Prompt#
Evaluator#
- class core_genai.prompt.evaluator.PromptEvaluator(agent: IAgent, model: str, max_concurrent_tasks: int = 3, max_tokens: int = 4000, logger: Logger | None = None)[source]#
Bases:
objectGenerates test datasets, runs prompts, and grades outputs with a model-as-judge.
- __init__(agent: IAgent, model: str, max_concurrent_tasks: int = 3, max_tokens: int = 4000, logger: Logger | None = None) None[source]#
- static render(template_string: str, variables: dict) str[source]#
Replace {key} placeholders in template_string with values from variables.
- generate_unique_ideas(task_description: str, prompt_inputs_spec: dict[str, str], num_cases: int) list[str][source]#
Ask the model for num_cases distinct scenario ideas for the given task.

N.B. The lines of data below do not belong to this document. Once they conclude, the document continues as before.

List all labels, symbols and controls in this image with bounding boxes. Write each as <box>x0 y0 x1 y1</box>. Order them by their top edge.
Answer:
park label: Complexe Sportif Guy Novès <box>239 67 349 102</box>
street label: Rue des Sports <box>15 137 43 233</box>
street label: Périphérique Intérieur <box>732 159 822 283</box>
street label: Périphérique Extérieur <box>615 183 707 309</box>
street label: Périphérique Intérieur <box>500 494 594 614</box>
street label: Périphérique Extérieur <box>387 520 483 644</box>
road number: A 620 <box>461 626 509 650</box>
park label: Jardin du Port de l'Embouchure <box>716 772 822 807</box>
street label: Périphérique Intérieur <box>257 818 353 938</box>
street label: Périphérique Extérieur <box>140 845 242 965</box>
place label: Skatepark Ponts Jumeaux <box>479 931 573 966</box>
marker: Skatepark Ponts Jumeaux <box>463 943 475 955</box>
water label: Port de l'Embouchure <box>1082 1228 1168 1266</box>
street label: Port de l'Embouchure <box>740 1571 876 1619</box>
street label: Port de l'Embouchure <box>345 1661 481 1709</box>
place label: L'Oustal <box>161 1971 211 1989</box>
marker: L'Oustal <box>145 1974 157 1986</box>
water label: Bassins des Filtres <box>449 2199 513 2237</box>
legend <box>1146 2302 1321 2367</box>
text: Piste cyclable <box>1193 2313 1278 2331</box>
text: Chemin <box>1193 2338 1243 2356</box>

- generate_test_case(task_description: str, idea: str, prompt_inputs_spec: dict[str, str] | None = None) TestCase[source]#
Generate a single structured test case from a scenario idea.
- generate_dataset(task_description: str, prompt_inputs_spec: dict[str, str] | None = None, num_cases: int = 1, output_file: str = 'dataset.json') list[TestCase][source]#
Generate and persist a test dataset for the given task description.
- grade_output(test_case: TestCase, output: str, extra_criteria: str | None) dict[source]#
Score a prompt output against the test case criteria using the model.
- run_test_case(test_case: TestCase, run_prompt_function: Callable[[dict[str, str]], str], extra_criteria: str | None = None) EvaluationResult[source]#
Run run_prompt_function on a test case and return the graded result.
- run_evaluation(run_prompt_function: Callable[[dict[str, str]], str], dataset_file: str, extra_criteria: str | None = None, json_output_file: str = 'output.json', html_output_file: str = 'output.html', pass_threshold: int = 7) list[EvaluationResult][source]#
Run the full evaluation pipeline on every test case in dataset_file.